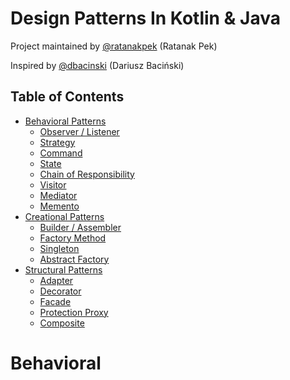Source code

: # Design Patterns In Kotlin & Java

Project maintained by [@ratanakpek](http://twitter.com/dbacinski) (Ratanak Pek)

Inspired by [@dbacinski](http://twitter.com/dbacinski) (Dariusz Baciński)

## Table of Contents

* [Behavioral Patterns](#behavioral)
    * [Observer / Listener](#observer--listener)
    * [Strategy](#strategy)
    * [Command](#command)
    * [State](#state)
    * [Chain of Responsibility](#chain-of-responsibility)
    * [Visitor](#visitor)
    * [Mediator](#mediator)
    * [Memento](#memento)
* [Creational Patterns](#creational)
    * [Builder / Assembler](#builder--assembler)
    * [Factory Method](#factory-method)
    * [Singleton](#singleton)
    * [Abstract Factory](#abstract-factory)
* [Structural Patterns](#structural)
    * [Adapter](#adapter)
    * [Decorator](#decorator)
    * [Facade](#facade)
    * [Protection Proxy](#protection-proxy)
    * [Composite](#composite)

Behavioral
==========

Request:
Copy out the records above line for line, changing nothing, and leave the pictures out.

Output of the exercise:
Source code

: # Design Patterns In Kotlin & Java

Project maintained by [@ratanakpek](http://twitter.com/dbacinski) (Ratanak Pek)

Inspired by [@dbacinski](http://twitter.com/dbacinski) (Dariusz Baciński)

## Table of Contents

* [Behavioral Patterns](#behavioral)
    * [Observer / Listener](#observer--listener)
    * [Strategy](#strategy)
    * [Command](#command)
    * [State](#state)
    * [Chain of Responsibility](#chain-of-responsibility)
    * [Visitor](#visitor)
    * [Mediator](#mediator)
    * [Memento](#memento)
* [Creational Patterns](#creational)
    * [Builder / Assembler](#builder--assembler)
    * [Factory Method](#factory-method)
    * [Singleton](#singleton)
    * [Abstract Factory](#abstract-factory)
* [Structural Patterns](#structural)
    * [Adapter](#adapter)
    * [Decorator](#decorator)
    * [Facade](#facade)
    * [Protection Proxy](#protection-proxy)
    * [Composite](#composite)

Behavioral
==========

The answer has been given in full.